Vivo del dinero que me dan por producir arte -supuestamente-, por utilizar el arte como herramienta social -supuestamente-… Lo único que me salva de la quema a fuego lento es esta tarea de escribir autoimpuesta por la que no percibo remuneración alguna y que, sin embargo, beneficia no solo a mí, sino a terceros. Temo tener suerte y que esta labor de cronista se convierta en un negocio y que deje por eso de tener sentido. Aunque, visto en perspectiva, ya supongo un plan de negocio para quienes se sirven de mis crónicas como plataforma de difusión. No hay forma: estoy inmersa, pertenezco al Sistema. Mi sueño de adolescente se despierta cada mañana con el canto de los pájaros y huye durante el día del atronador rugido de las máquinas, del ensordecedor aullido de las almas presas en sus hangares, quebrado su instinto de vuelo.

El miedo a lo desconocido, al abandono, al dolor y a la muerte, paraliza. Es mejor no pensar y tirar por la calle de en medio, liarse la manta a la cabeza, violentar nuestra inocencia y la de quien se cruce en nuestro camino, hacer camino, andar sin pausa, sin echar la vista atrás hacia “la senda que nunca se ha de volver a pisar” -como un poeta se entretuvo en decirnos- De niña escribía poesía… No sé quién soy, pero sé quién era y lo que me ha arrebatado el Sistema. Y, en todo caso, soy afortunada, en comparación con muchas otras personas.

● ● ● ● ●

> [LISTA DE TAREAS]:
#1 Reformula como lista, de manera más breve, el párrafo del fragmento que empieza con «El miedo a lo desconocido» y conserva sus ideas principales.
#2 Prosigue el fragmento sobre el arte y el Sistema a partir de su última oración.
El material es independiente del fragmento.

> [DATOS SUMINISTRADOS]:
● ● ● ● ●

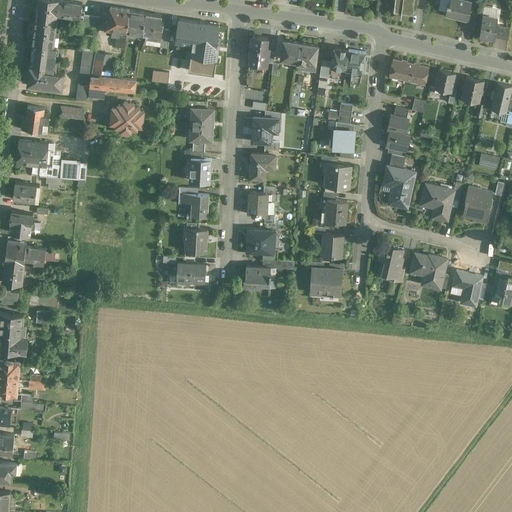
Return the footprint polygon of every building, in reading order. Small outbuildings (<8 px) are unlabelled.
[(58,0),(37,0),(35,20),(56,22),(57,14),(58,0)] [(64,0),(58,0),(57,14),(80,18),(80,12),(81,12),(82,3),(64,0)] [(394,0),(394,10),(413,13),(414,0),(394,0)] [(471,1),(466,0),(450,0),(450,4),(448,3),(447,5),(448,6),(446,14),(452,15),(461,18),(465,19),(468,19),(470,10),(469,10),(471,1)] [(130,9),(110,6),(109,18),(106,19),(105,28),(113,29),(112,34),(119,35),(120,30),(127,31),(130,9)] [(146,12),(130,9),(127,31),(143,33),(146,12)] [(477,12),(470,10),(468,19),(465,19),(464,25),(475,27),(477,12)] [(159,13),(146,12),(143,33),(160,36),(162,20),(158,20),(159,13)] [(100,17),(82,14),(81,25),(99,28),(100,17)] [(498,18),(482,14),(479,36),(480,36),(480,35),(494,38),(494,39),(495,39),(495,37),(497,24),(498,18)] [(220,23),(178,17),(174,42),(191,44),(189,56),(191,56),(189,70),(213,73),(215,59),(218,59),(221,43),(218,42),(220,23)] [(56,22),(35,20),(33,44),(36,44),(53,46),(56,22)] [(510,27),(497,24),(495,37),(508,40),(510,27)] [(267,37),(253,35),(250,53),(251,53),(250,62),(266,65),(267,62),(269,50),(269,46),(266,46),(267,37)] [(126,38),(117,36),(115,47),(125,48),(126,38)] [(300,42),(284,40),(281,59),(297,61),(300,42)] [(318,45),(300,42),(297,61),(297,65),(315,68),(316,58),(317,58),(317,53),(318,45)] [(53,46),(36,44),(33,66),(30,65),(28,83),(62,88),(64,72),(54,71),(57,47),(53,46)] [(349,49),(334,47),(333,53),(332,53),(331,60),(332,60),(331,66),(332,66),(331,73),(340,74),(341,67),(346,68),(349,49)] [(365,51),(349,49),(346,68),(362,70),(365,51)] [(96,51),(83,50),(81,66),(93,67),(96,51)] [(106,53),(96,51),(93,67),(91,75),(101,76),(103,69),(106,53)] [(429,66),(393,58),(389,75),(404,78),(403,82),(404,82),(405,78),(425,83),(429,66)] [(93,67),(81,66),(76,98),(88,100),(88,99),(89,94),(90,86),(89,86),(91,75),(93,67)] [(109,70),(103,69),(101,76),(91,75),(89,86),(90,86),(104,87),(135,90),(136,79),(108,76),(109,70)] [(455,73),(440,69),(435,87),(450,91),(451,91),(452,88),(455,73)] [(328,77),(320,75),(318,88),(326,89),(328,77)] [(475,77),(466,75),(461,97),(470,99),(475,77)] [(484,79),(475,77),(470,99),(479,101),(484,79)] [(511,88),(511,85),(497,82),(491,109),(506,112),(507,110),(510,97),(511,88)] [(104,87),(90,86),(89,94),(103,95),(104,87)] [(457,89),(452,88),(451,91),(450,91),(448,102),(454,103),(457,89)] [(260,100),(268,101),(269,93),(260,92),(260,100)] [(426,100),(415,97),(412,109),(423,111),(426,100)] [(124,105),(118,104),(118,107),(113,107),(112,110),(111,119),(111,122),(116,123),(116,126),(121,127),(121,130),(131,131),(131,128),(137,128),(137,125),(142,126),(143,122),(144,113),(144,110),(139,109),(139,106),(133,106),(134,102),(131,102),(124,101),(124,105)] [(267,103),(253,101),(252,108),(266,110),(267,103)] [(484,104),(479,102),(479,101),(476,115),(481,116),(484,104)] [(409,108),(396,105),(394,114),(407,117),(409,108)] [(45,108),(28,106),(26,120),(23,119),(21,129),(47,132),(49,115),(44,114),(45,108)] [(84,109),(60,106),(59,116),(83,119),(84,109)] [(195,107),(192,107),(192,117),(191,117),(190,128),(191,128),(191,139),(193,139),(205,140),(212,140),(213,127),(214,121),(213,121),(214,108),(207,108),(195,107)] [(282,112),(268,110),(268,117),(271,117),(271,118),(278,118),(281,118),(282,112)] [(339,111),(329,110),(328,119),(338,120),(339,111)] [(407,117),(394,114),(392,121),(389,120),(387,129),(389,130),(389,129),(406,133),(408,123),(405,123),(407,117)] [(268,117),(253,116),(252,141),(265,141),(270,141),(271,127),(278,127),(278,118),(271,118),(271,117),(268,117)] [(354,123),(336,120),(336,128),(353,130),(354,123)] [(353,130),(336,128),(334,146),(342,147),(342,148),(349,149),(349,147),(352,148),(353,130)] [(406,133),(389,129),(389,130),(387,138),(390,139),(389,146),(404,149),(406,141),(408,142),(410,134),(406,133)] [(205,140),(193,139),(193,150),(199,151),(205,152),(205,140)] [(48,142),(20,140),(17,162),(41,164),(52,165),(54,150),(47,149),(48,142)] [(280,142),(270,141),(265,141),(264,147),(278,149),(279,149),(280,142)] [(404,149),(389,146),(387,151),(392,152),(406,156),(406,155),(403,155),(404,149)] [(193,150),(185,149),(184,158),(191,158),(191,157),(198,158),(199,151),(193,150)] [(264,153),(252,152),(250,177),(264,178),(265,165),(275,166),(276,154),(276,153),(264,153)] [(406,156),(392,152),(389,164),(403,167),(406,156)] [(336,156),(321,154),(320,165),(327,165),(328,162),(335,162),(336,156)] [(499,158),(481,154),(480,161),(497,166),(499,158)] [(198,158),(191,157),(191,158),(190,180),(210,181),(211,158),(198,158)] [(81,161),(69,161),(69,163),(69,164),(68,166),(68,177),(80,178),(80,163),(81,161)] [(69,163),(61,162),(61,163),(61,172),(61,177),(68,177),(68,166),(69,164),(69,163)] [(335,162),(328,162),(327,165),(326,185),(349,187),(351,164),(335,162)] [(52,165),(41,164),(40,175),(51,176),(52,165)] [(389,164),(387,164),(383,183),(393,185),(389,202),(408,206),(416,170),(403,167),(389,164)] [(36,174),(35,183),(37,184),(46,185),(47,176),(40,175),(36,174)] [(13,198),(34,201),(37,184),(35,183),(16,181),(13,198)] [(463,183),(456,181),(454,188),(455,188),(453,198),(459,199),(463,183)] [(504,182),(498,181),(495,194),(501,195),(504,182)] [(454,188),(425,182),(423,191),(428,192),(426,204),(440,207),(438,216),(448,219),(453,198),(455,188),(454,188)] [(492,191),(469,186),(465,201),(466,202),(463,214),(476,216),(476,218),(486,220),(492,191)] [(264,192),(250,191),(249,213),(266,214),(267,201),(275,202),(276,192),(264,192)] [(195,193),(179,192),(178,203),(179,203),(179,202),(193,203),(193,215),(188,215),(188,214),(187,214),(187,215),(208,216),(209,194),(195,193)] [(329,195),(327,218),(350,219),(351,197),(329,195)] [(33,213),(11,210),(10,221),(11,221),(10,231),(31,234),(32,227),(40,228),(40,222),(33,221),(33,220),(32,219),(33,213)] [(198,228),(186,227),(185,250),(207,251),(208,228),(198,228)] [(265,228),(248,227),(247,251),(263,252),(275,252),(276,229),(265,228)] [(325,232),(322,232),(322,233),(321,255),(343,256),(344,234),(325,232)] [(26,243),(8,241),(5,261),(6,261),(24,263),(25,258),(34,259),(34,263),(44,264),(46,247),(26,245),(26,243)] [(404,247),(383,243),(379,258),(385,259),(382,273),(395,276),(397,277),(400,266),(404,247)] [(46,257),(58,260),(60,252),(48,249),(46,257)] [(447,257),(429,253),(429,255),(415,252),(410,274),(411,274),(412,270),(431,274),(429,284),(440,286),(443,272),(447,257)] [(277,259),(263,258),(263,265),(271,266),(271,267),(294,268),(294,260),(277,259)] [(24,263),(6,261),(3,282),(21,284),(24,263)] [(206,263),(178,262),(177,280),(190,281),(190,280),(205,281),(206,263)] [(263,265),(246,265),(245,285),(247,285),(270,287),(270,279),(271,279),(271,272),(270,272),(271,267),(271,266),(263,265)] [(406,267),(400,266),(397,277),(395,276),(394,279),(397,279),(403,281),(406,267)] [(321,267),(314,267),(313,285),(321,285),(320,292),(330,293),(330,296),(333,296),(334,293),(340,293),(342,269),(321,267)] [(483,275),(457,269),(453,283),(464,286),(461,301),(476,304),(477,298),(481,282),(483,275)] [(511,274),(506,273),(498,271),(496,278),(495,285),(493,292),(493,293),(492,298),(499,300),(511,303),(511,274)] [(382,273),(376,272),(373,283),(376,288),(393,292),(392,293),(394,293),(397,279),(394,279),(395,276),(382,273)] [(449,274),(443,272),(440,286),(446,288),(449,274)] [(487,283),(481,282),(477,298),(483,299),(485,290),(487,283)] [(495,285),(487,283),(485,290),(493,292),(495,285)] [(17,291),(4,290),(3,302),(16,303),(17,291)] [(54,311),(38,310),(37,322),(53,323),(54,311)] [(24,315),(0,313),(0,316),(0,331),(26,333),(27,323),(23,323),(24,315)] [(26,333),(0,331),(0,348),(25,351),(26,333)] [(20,363),(0,361),(0,377),(19,379),(20,363)] [(19,379),(0,377),(0,394),(17,396),(19,379)] [(46,381),(40,380),(40,383),(32,382),(31,388),(46,389),(46,381)] [(61,394),(61,402),(76,403),(76,395),(61,394)] [(33,402),(22,401),(22,408),(32,409),(33,402)] [(11,408),(0,406),(0,422),(10,423),(11,408)] [(15,434),(0,432),(0,450),(13,452),(15,434)] [(17,463),(0,461),(0,478),(7,480),(11,480),(12,472),(16,472),(17,463)] [(12,491),(0,490),(0,507),(10,509),(12,491)]
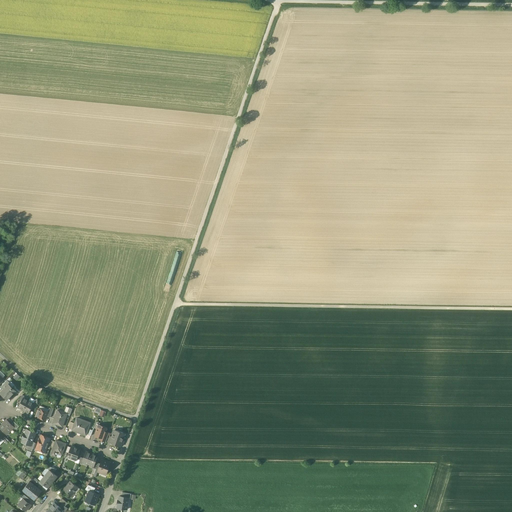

● ● ● ● ●

> [RESPUESTAS POR TAREA]:
#1
- El miedo a lo desconocido, al abandono, al dolor y a la muerte paraliza.
- Se opta por no pensar, actuar sin reflexionar, violentar la inocencia propia y ajena y avanzar sin pausa, sin mirar atrás hacia «la senda que nunca se ha de volver a pisar», como dijo un poeta.
- La narradora escribía poesía de niña.
- No sabe quién es, pero sí quién era y lo que le ha arrebatado el Sistema.
- Aun así, se considera afortunada en comparación con muchas otras personas.

#2
Los inmigrantes, por ejemplo, esos que huelen a Kebab, que huelen a pobreza, que nos contaminan con sus costumbres, que nos contagian de vete tú a saber cuántos males, que se venden por poca cosa… Si se venden es porque alguien compra, porque compramos. La venta de la carne humana suele gestionarla un hombre, y la carne vendida suele tener nombre de mujer. Son las costumbres más occidentales y sistémicas, las que acepta todo el mundo, esas que se deben al ejercicio de “la profesión más antigua del mundo”. Pero el márquetin lo maquilla todo, hasta los golpes que la noche anterior recibió una puta con la que nos damos placer. Mientras sirva a nuestros intereses, le pagaremos, podrá vivir de sus ganancias, podrá estar dentro del Sistema.

Justifiquen lo que quieran y engañen al vecino con sus discursos, pero no se miren al espejo cuando se queden a solas; puede que ya no se reflejen, como los vampiros, sedientos de sangre pero muertos vivientes.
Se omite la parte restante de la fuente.